Jun-Pyo who saw it swung a punch to Ji-Hoo face, not knowing how to control his emotion. If I was him I also want to punch Yi-Jung for thinking we could have been something.

"I trusted you." Jun-Pyo spoke towards her. He never gave her the benefit of doubt. He stood by her side and believes her. Knowing this was going to get messy I walk towards those people.

"Jun-Pyo, you need to calm down. Let's go back." Jun-Pyo who heard my voice knows this was the best advice.

"Sora.. I-" Before Ji-Hoo could speak I slap his face. To the point it stings my hand. I was furious, full of bitter.

"How could you do this to your friend?! You know he is in love with her. You should know how it's feel not to be love by people." I couldn't contain myself. I hate petty things, and this was the consequence of it all. Jan-Di tried to speak but I raised my hand.

"Don't talk to me before you get your priority straight." I spoke firmly before following Jun-Pyo. They were naive, only following their hearts without thinking of other emotion. They suited each other, better off without Jun-Pyo.

As I walked inside F4 leader's room, things were thrown to the floor. He screamed angrily not able to see it coming. He was turning insane, and the only thing that stop him was when I placed my hand on his.

"Stop it. I know how you feel right now but destroying things won't solve your anger." Jun-Pyo wanted to tell me off, knowing I have no right to say this. But he could see my eyes were full of misery like his. We were both mourning over our heartbreak. But I was better at hiding it.

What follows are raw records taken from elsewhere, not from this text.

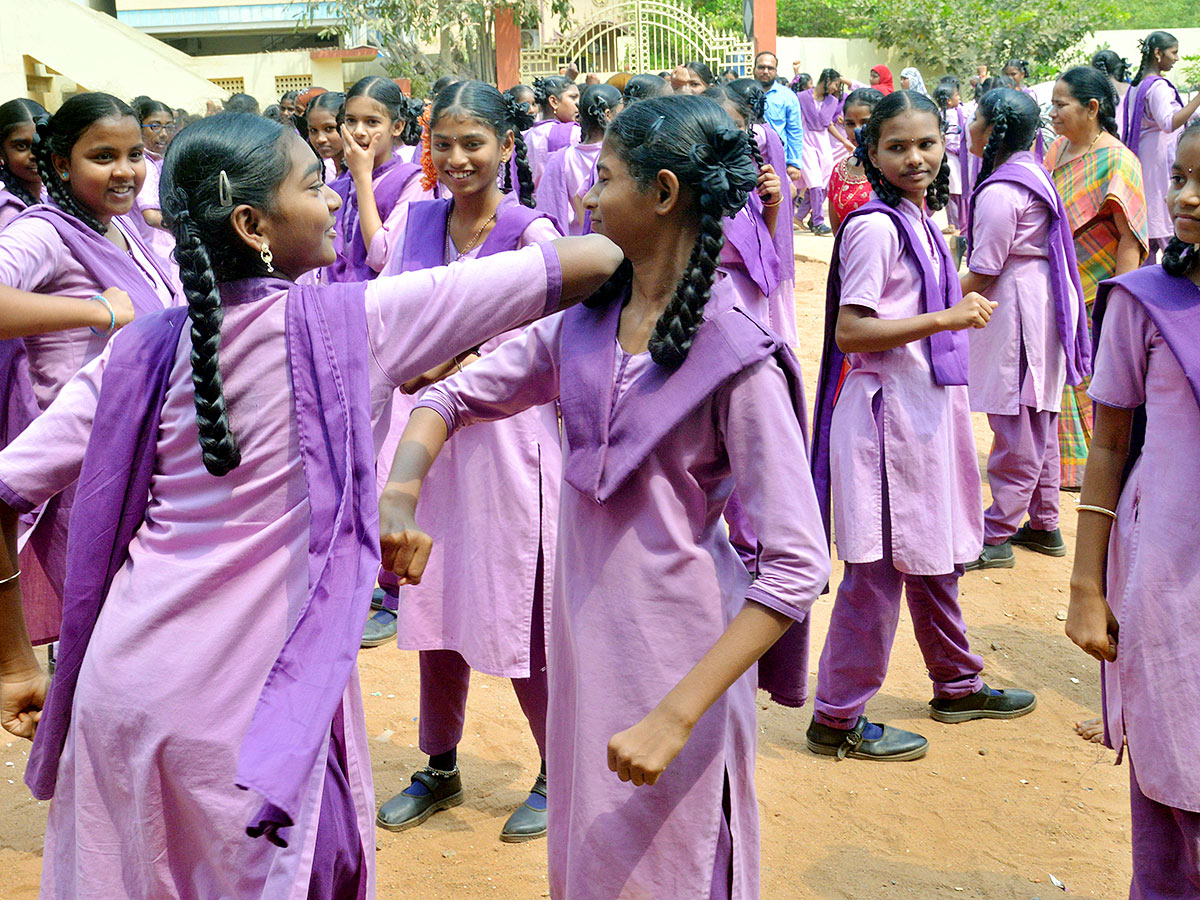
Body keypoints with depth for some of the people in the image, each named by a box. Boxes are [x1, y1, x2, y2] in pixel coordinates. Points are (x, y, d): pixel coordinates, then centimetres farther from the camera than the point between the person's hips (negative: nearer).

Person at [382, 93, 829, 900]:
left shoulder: (738, 360, -19)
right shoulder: (580, 324, 0)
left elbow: (798, 566, -22)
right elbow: (456, 395, 8)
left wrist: (676, 715, -28)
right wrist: (400, 492, -14)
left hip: (677, 655, -6)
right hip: (582, 636, 6)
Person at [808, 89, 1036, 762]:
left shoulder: (920, 219, 13)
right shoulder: (875, 227, -15)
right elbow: (850, 332, -21)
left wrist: (960, 304, 11)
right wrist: (945, 319, -22)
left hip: (931, 406, 9)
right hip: (888, 411, -9)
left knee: (935, 555, 21)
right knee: (879, 567, -3)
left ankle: (957, 685, 37)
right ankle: (838, 717, 8)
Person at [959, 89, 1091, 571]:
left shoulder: (999, 193, -20)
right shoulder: (1032, 172, 10)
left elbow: (983, 272, -19)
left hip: (1015, 310, -10)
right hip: (1045, 303, 10)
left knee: (1015, 431, -3)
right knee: (1038, 422, 17)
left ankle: (995, 537, 6)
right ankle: (1043, 526, 28)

"I want to go home." He demanded, he knows he can't face those people. Since he helped my trouble night, I pack my bag as well. Is the least I can do.

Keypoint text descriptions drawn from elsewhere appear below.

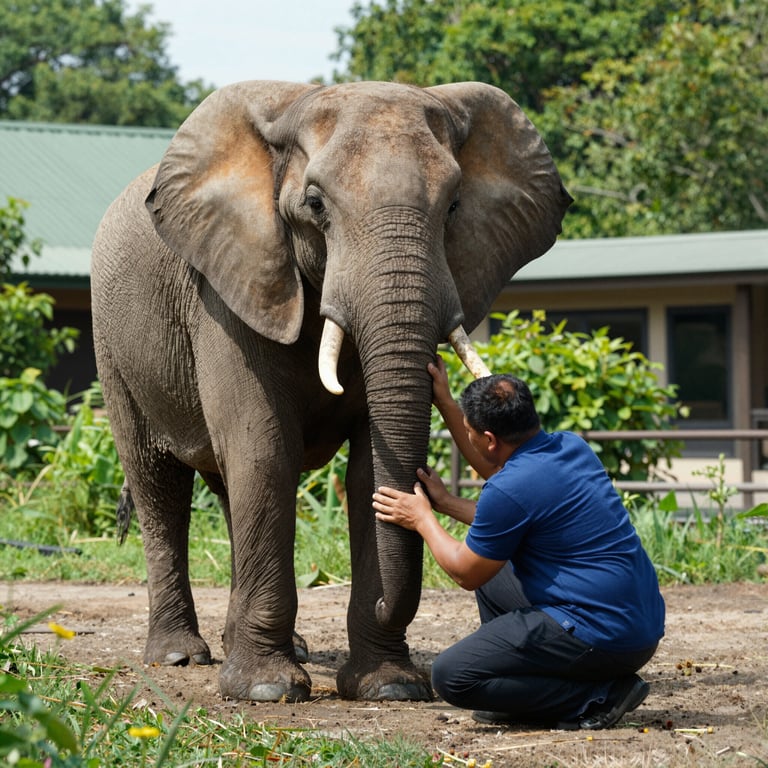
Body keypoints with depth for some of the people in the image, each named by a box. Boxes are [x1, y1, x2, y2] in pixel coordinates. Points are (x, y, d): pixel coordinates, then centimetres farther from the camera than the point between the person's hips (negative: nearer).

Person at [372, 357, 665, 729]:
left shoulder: (508, 491, -19)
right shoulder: (571, 447, 7)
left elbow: (465, 572, -3)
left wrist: (422, 520, 12)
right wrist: (446, 405, 31)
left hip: (603, 639, -10)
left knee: (450, 675, -9)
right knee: (492, 571, 25)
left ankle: (599, 696, -7)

Before we were seven people boarding for a happy holiday. But now we are two people who's leaving from thing call love.

As I walked to school, I was no longer greeted by Jan-Di face. My day turns gloomy, and my mood wasn't getting better. Jun-Pyo told me to stick by his side as we walk through the cafeteria. He has both playboys by his side. Yi-Jung look at me before I shifted my eyes to the floor. I can't look at him because I would cry again.

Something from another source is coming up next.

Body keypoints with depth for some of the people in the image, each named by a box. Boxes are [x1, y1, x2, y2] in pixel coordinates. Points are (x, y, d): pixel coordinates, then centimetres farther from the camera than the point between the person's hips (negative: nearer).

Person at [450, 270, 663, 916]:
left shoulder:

Students crowded F3. They know something has happened. I gulped my saliva before Jun-Pyo spoke once again.

"From today onwards Ji-Hoo is no longer part of F4. Ji-Hoo and Jan-Di will be expelled from the the school in one week time!" I could hear silent as everyone gasped . Even Woo-Bin and Yi-Jung too. However I knew this was coming. He wanted to give them pain something that he does instead of letting go.